Thomas Chaucer and Alice de la Pole are buried in the Church of England parish church of Saint Mary the Virgin adjoining the almshouses. Thomas, who died in 1434, was the son of Geoffrey the Poet and Philippa Roet, whose sister married John of Gaunt, son of Edward III. The tomb chest of Thomas and that of his wife Matilda Burghersh are topped with memorial brasses showing him in plate armour and her in mantle, veil and wimple with their respective crests (his a unicorn and hers a lion) at their feet.

Alice's alabaster tomb, almost undamaged by time, consists of a canopy of panelled stone, below which is the recumbent effigy of the Duchess on top of the tomb chest which contains her remains; the space beneath the chest encloses her sculpted cadaver, which is viewed through elaborate reticulated arches. Her effigy was examined by Queen Victoria's commissioners in order to discover how a lady should wear the insignia of the Order of the Garter.

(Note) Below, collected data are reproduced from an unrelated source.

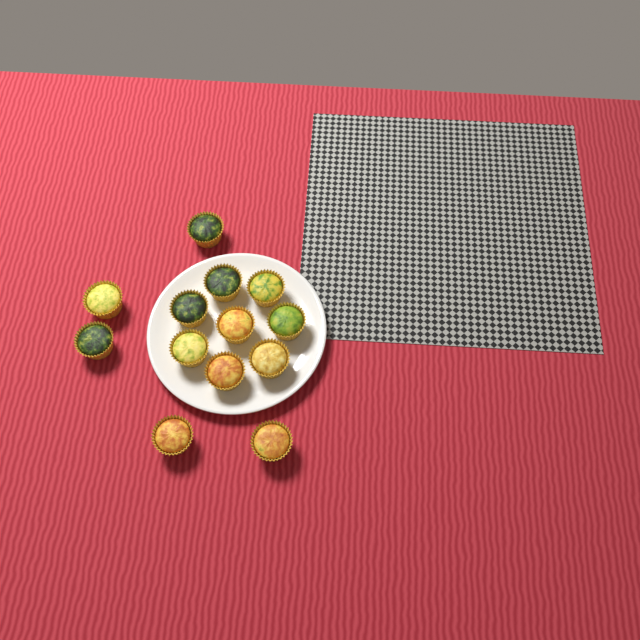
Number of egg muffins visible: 13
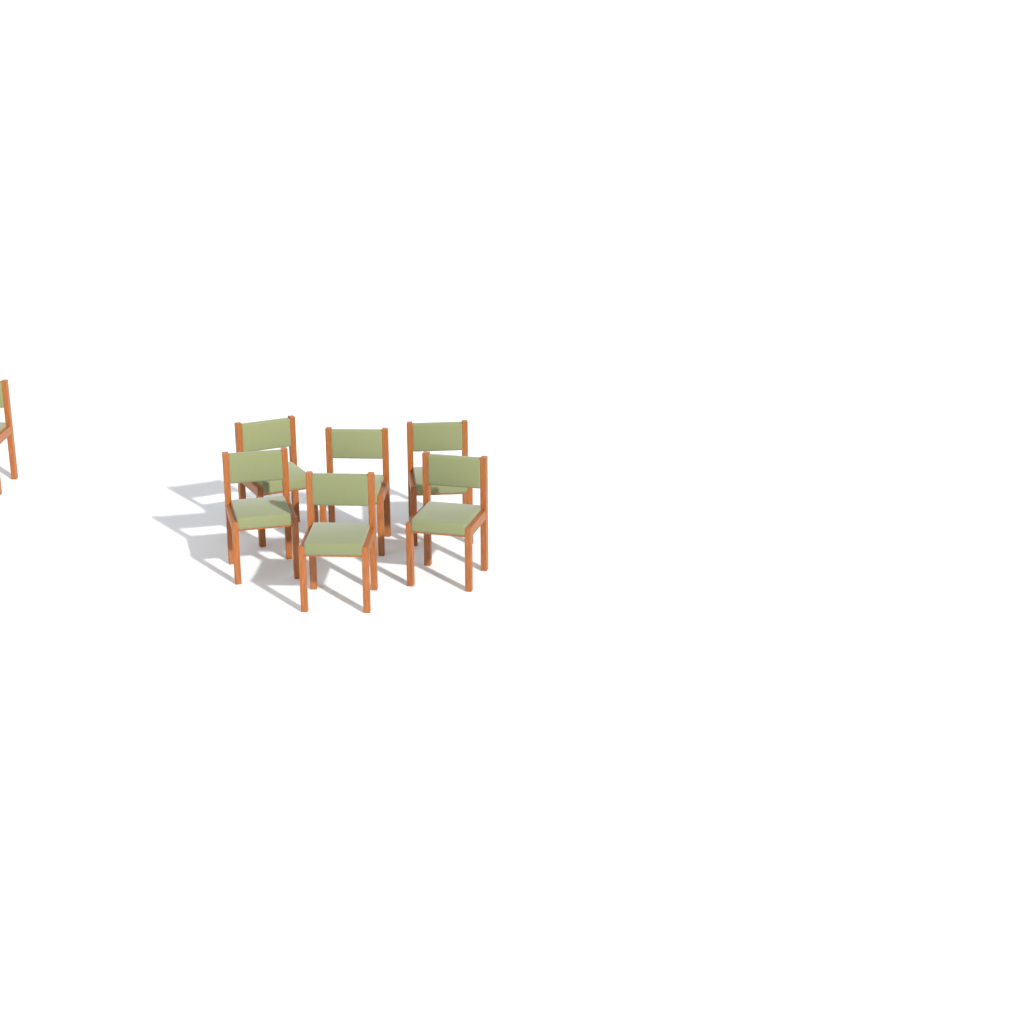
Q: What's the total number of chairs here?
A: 7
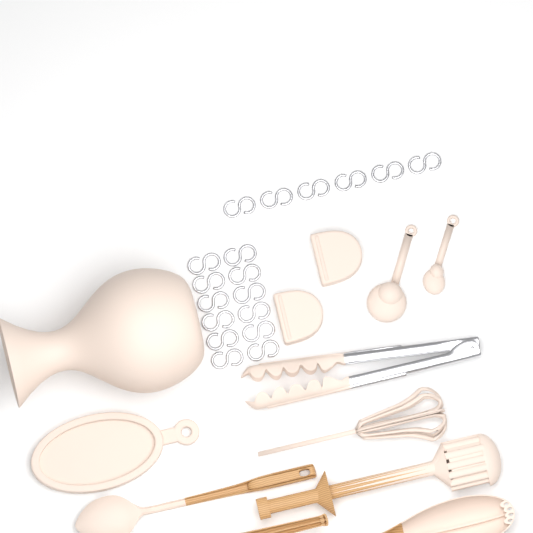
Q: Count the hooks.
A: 18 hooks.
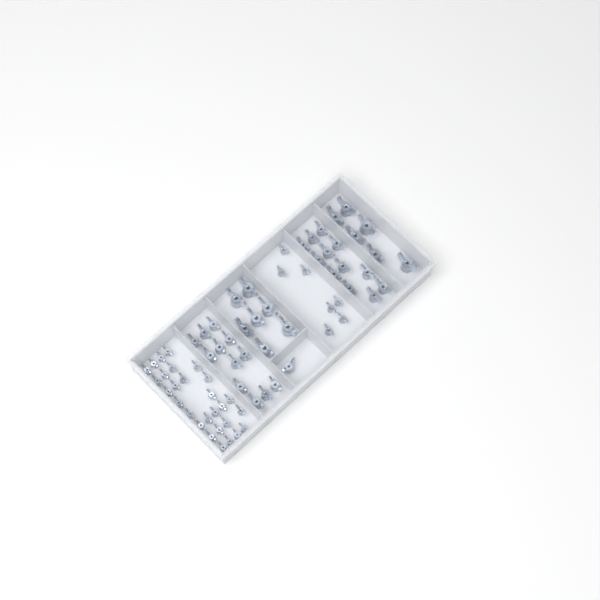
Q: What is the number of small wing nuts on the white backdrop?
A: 35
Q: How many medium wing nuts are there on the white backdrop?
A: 25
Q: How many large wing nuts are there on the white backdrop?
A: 13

Her second and third husbands were the Thomas Montagu, 4th Earl of Salisbury and the William de la Pole, 1st Duke of Suffolk, Lord Chamberlain of England. Her six-year-old step-great-granddaughter, Anne Beauchamp, 15th Countess of Warwick, also died at Ewelme, but was buried at Reading Abbey.

Jerome K. Jerome (1859-1927), author of Three Men In A Boat, lived at Gould's Grove just southeast of Ewelme. He and his wife Ettie (died 1938) are buried in St. Mary's churchyard; their tombstone reads "For we are labourers together with God".

Scenes in the 2012 film Les Misérables were filmed at the parish church of Ewelme.

Amenities

The village is dominated by the nearby buildings belonging to Benson Airfield.

Ewelme has a public house, the Shepherd's Hut, controlled by Greene King Brewery. The village store is run by volunteers on a not-for-profit basis.

Ewelme Cricket Club was founded in 1933.

Since 2006 Ewelme has hosted the annual Chiltern Chase, a charity run of two multi-terrain (cross-country) courses: one of 3 miles (5 km) and the other of 6 miles (10 km). Both races start and finish on Cow Common. Normally two charities benefit equally from the proceeds of the event.